In my researches on another book I have strayed onto the wonderful and bizarre world of the Tirchborne Trial, the scandal of the Victorian age. But while looking into this case in other books, I found a wonderful account of other imposters over time, the list is so endless I thought it would make a wonderful (if short and off topic) blog.

And without referring to the very recent Tichborne trial, in which no less than eighty-five witnesses under the most rigorous and vigorous cross-examination that possibly the world has ever seen-maintained positively that a certain Englishman was Sir Roger Charles Doughty Tichborne, a baronet, while a corresponding number were equally unshaken in their conviction that he was Arthur Orton, a Wapping butcher.

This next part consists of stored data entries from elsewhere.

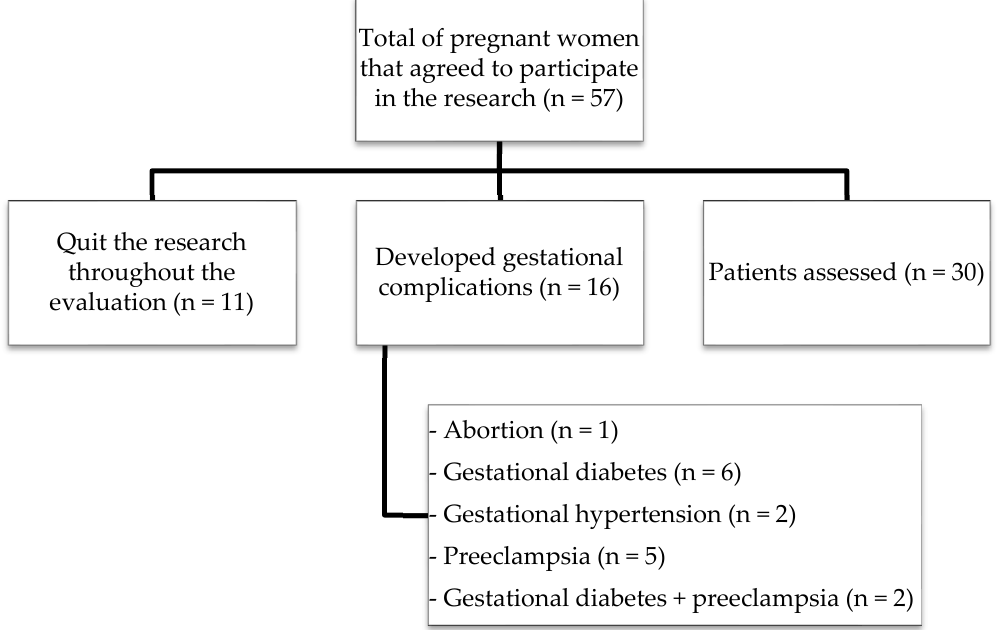
Figure 1. Flowchart of patients included in the study.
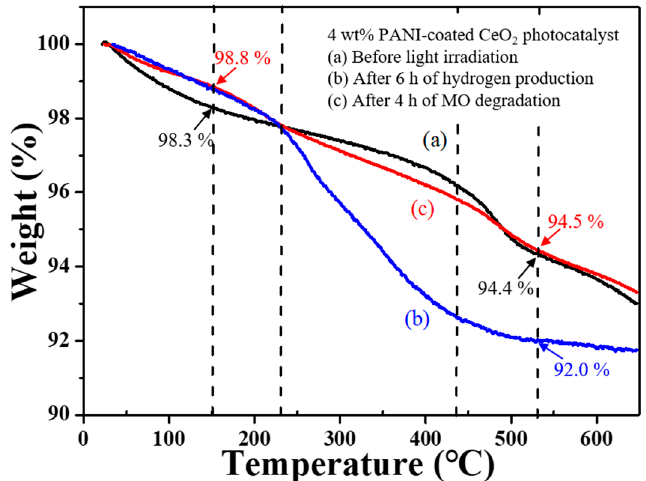
Figure 11. TGA curves of the PC004 photocatalyst (a) before light irradiation, (b) after 6-h of hydrogen production and (c) 4 h MO degradation under visible light irradiation.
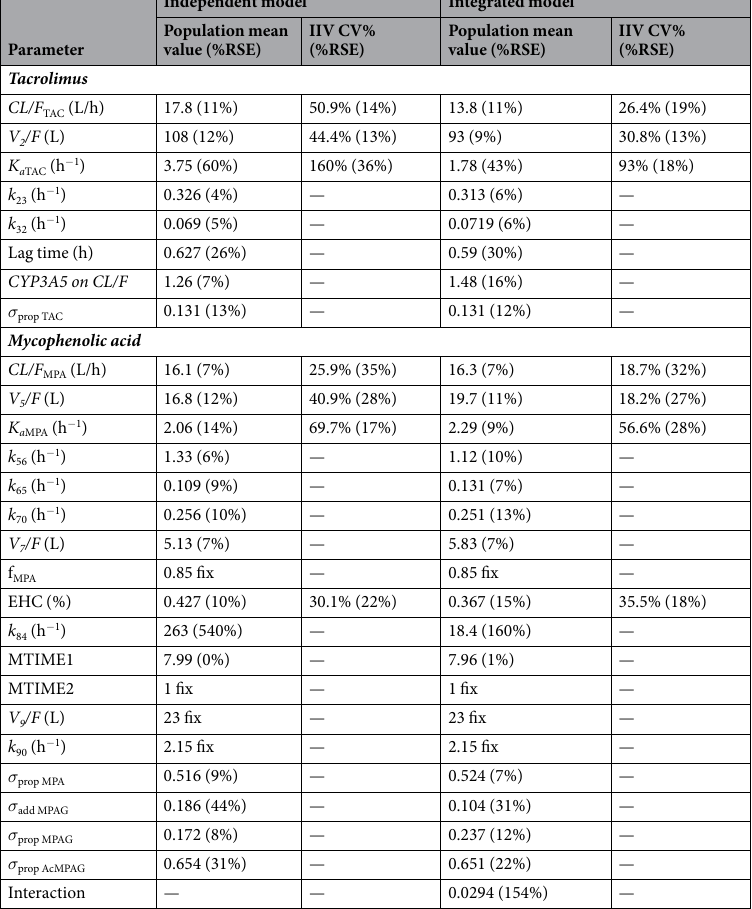
— Table 3. Population pharmacokinetic parameter estimates of models for TAC and MMF. IIV, interindividual variability; CV, coefficient of variation; RSE, relative standard error; F, fraction of the dose absorbed; CL/F , apparent clearance; TAC, tacrolimus; V/F , apparent volume of distribution; K a , first-order absorption rate constant; k 23 , k 32 , k 56 , and k 65 , intercompartment rate constants; MPA, mycophenolic acid; k 70 and k 90 , eliminated rate constants; CYP3A5 , CYP3A5 expressers ( CYP3A5 * 1/ * 1 or CYP3A5 * 1/ * 3); f MPA , fraction of MPA which metabolized to MPAG; EHC, enterohepatic circulation; k 84 , gallbladder emptying rate constant; MTIME1, meal time; MTIME2, Gallbladder emptying duration; MPAG, MPA 7-O-glucuronide; AcMPAG, MPA acyl glucuronide; σ prop, proportional residual error; σ add, additive residual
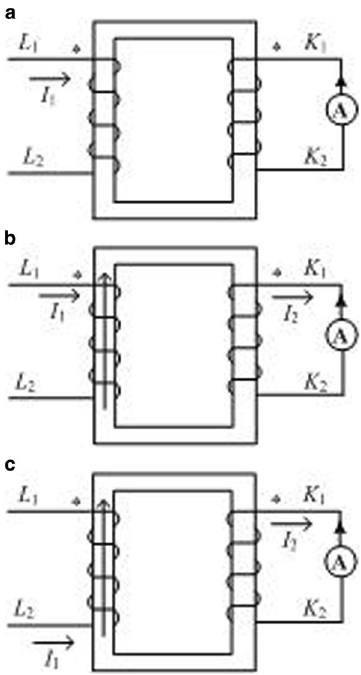
Fig. 7 Current direction acquisition diagram. a Normal operation. b I1 decreases rapidly. c I1 increases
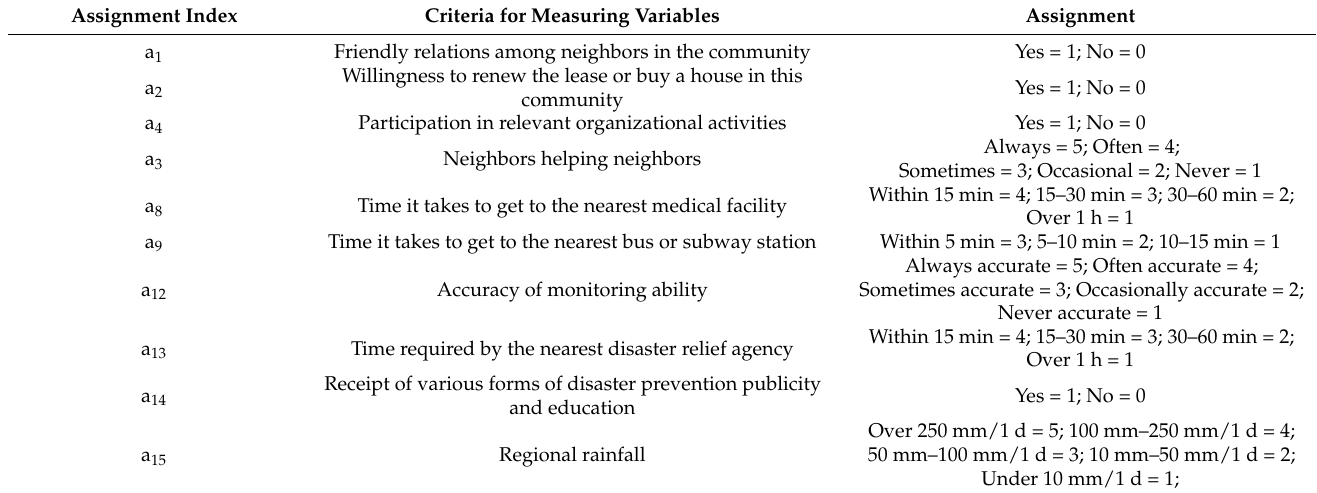
Table 7. Assigning methods.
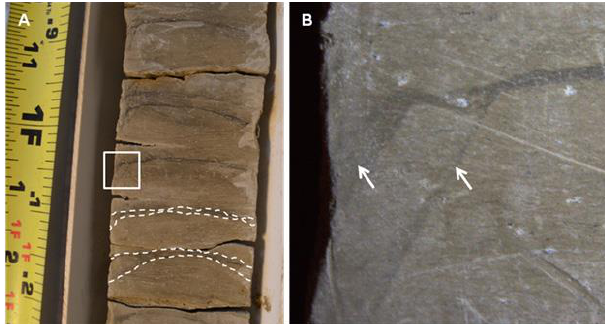
Figure 7. Evidence for drilling disturbance in the Wilson Lake B core; new photographs of part of a polished half-round interval pre- pared originally by Wright and Schaller (2013). (a) Alternating core discs and injected slurry, thickening to the edges (highlighted) with deformation features at the edge of the core. (b) Microscopic detail of highlighted area in (a) showing fractured (micro-faulted) core injected with drilling slurry (darker color, highlighted with arrow). Very similar fracturing features occur in the three overlying core discs in (a) .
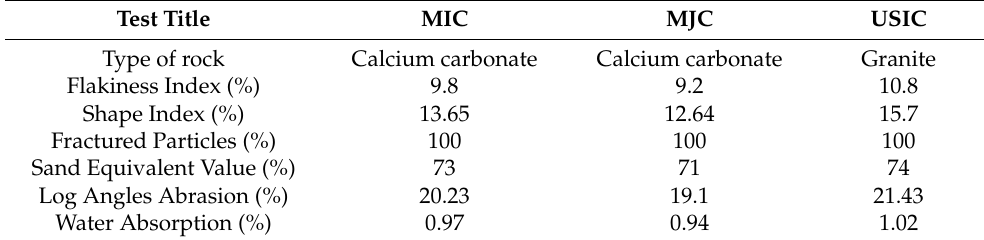
Table 6. Engineering properties of MIC, MJC and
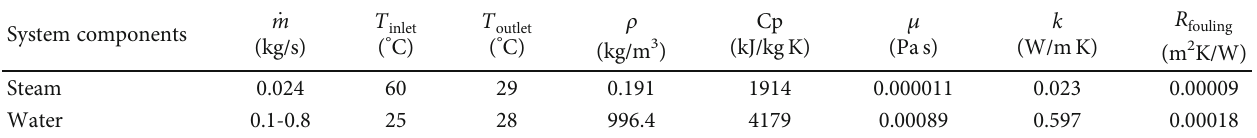
Table 1: Physical parameters of steam and water were taken from the steam evaporator.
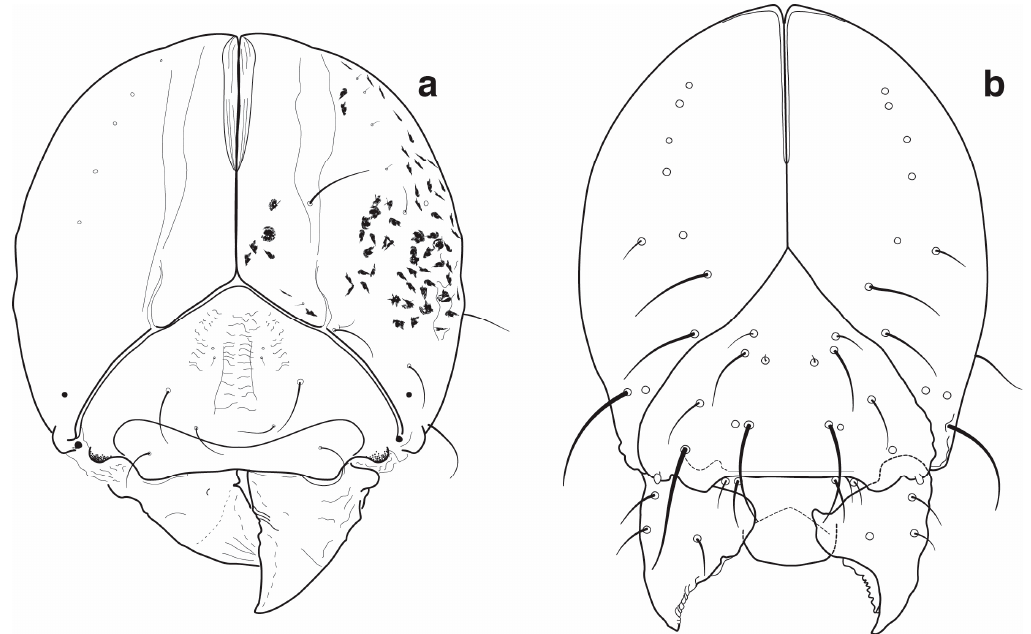
Figure 8. Head, larva, dorsal view: ( a ) Cyrtotrachelus ; and ( b ) Diocalandra .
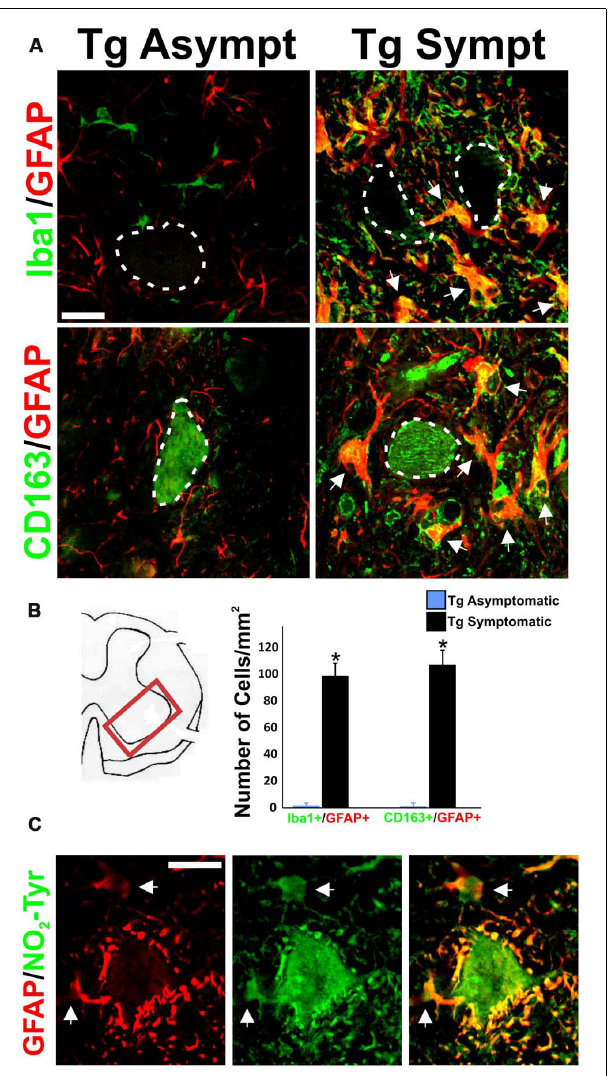
FIGURE 2 | Concurrent expression of microglia and astrocytic markers inAbA cells.(A) Representative image of GFAP (red), Iba1 (green), and CD163 (green) in lumbar spinal cord sections from transgenic asymptomatic (Tg-asymp) and symptomatic (Tg-sympt) SOD1 G93A rats. Dotted lines indicate motor neuron cells bodies, which artifactually stained for CD163. Note that microglia and astrocytes in asymptomatic rat expressed GFAP and Iba1 in well-segregated cell populations. In comparison, most of the Iba1 + and CD163 + cells also expressed GFAP in symptomatic animals (arrows). (B) Quantification of cells expressing Iba1/GFAP and CD163/GFAP in the lumbar spinal cord.The counting was performed in 10 histological sections per animal.Two different rats were used for each condition. Data are shown as mean ± SD; * P < 0.05. (C) Representative confocal immunostaining against GFAP (red) and nitrotyrosine (NO 2 − Tyr, green) in the ventral horn of a symptomatic rat showing the intense nitration of Perineuronal AbA cells (arrows). Scale bars: 20 μ m.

The books are full of puzzles of this nature. Jack Cade, the pretended Mortimer; Lambert Simnel, the false Earl of Warwick; Perkin War-beck, the sham Duke of York; the various personators of Don Sebastian, the lost King of Portu-gal; Jemeljan Pugatscheff, the sham Peter III; Padre Ottoman, the supposed heir of the Sultan Ibrahim; Mahommed Bey, the counterfeit Viscount de Cigala; the case in 1748, of the false Prince of Modena; the monk Otrefief, claiming to be Prince Dimitri; Joseph, the pretended Count Solar; John, claiming to be the Earl of Crawford; John, claiming to be Sir William Courtenay; James Annesley, calling himself Earl of Anglesea; Hans, claiming to be Earl of Huntingdon; Rebok, the counterfeit Voldemar, Elector of Bradenburgh; Arnold Du Tihl (or Dutille) the pretended Martin Guerre, who successfully deceived the living wife so far as to live with her three years, surrounded by four sisters and two brothers-in-law, and beget two children before his discovery, and whose case came before the Parliament of Toulouse in 1560, wherein forty witnesses on each side swore to his personality; Pierre Mege, the fictitious DeCaille; Michael Feydy, the sham Claude de Verre; the claimants to the Banbury and Douglass Peerages; James Percy, calling himself Earl of Northumberland; Alexander Humphreys, the pretended Earl of Stirling: William George Howard, the false Earl of Wicklow; the numerous so-called heirs of the Stuarts; John Hatfield, claiming to be the Hon. Alexander Hope; Thomas Provis, calling himself Sir Richard Smythe; Lavinia Jannetta Horton Byves, who is now, or was within a few months living in England, calling herself Princess of Cumberland; Amelia Radcliffe, pre-tending to be Countess of Derwentwater.”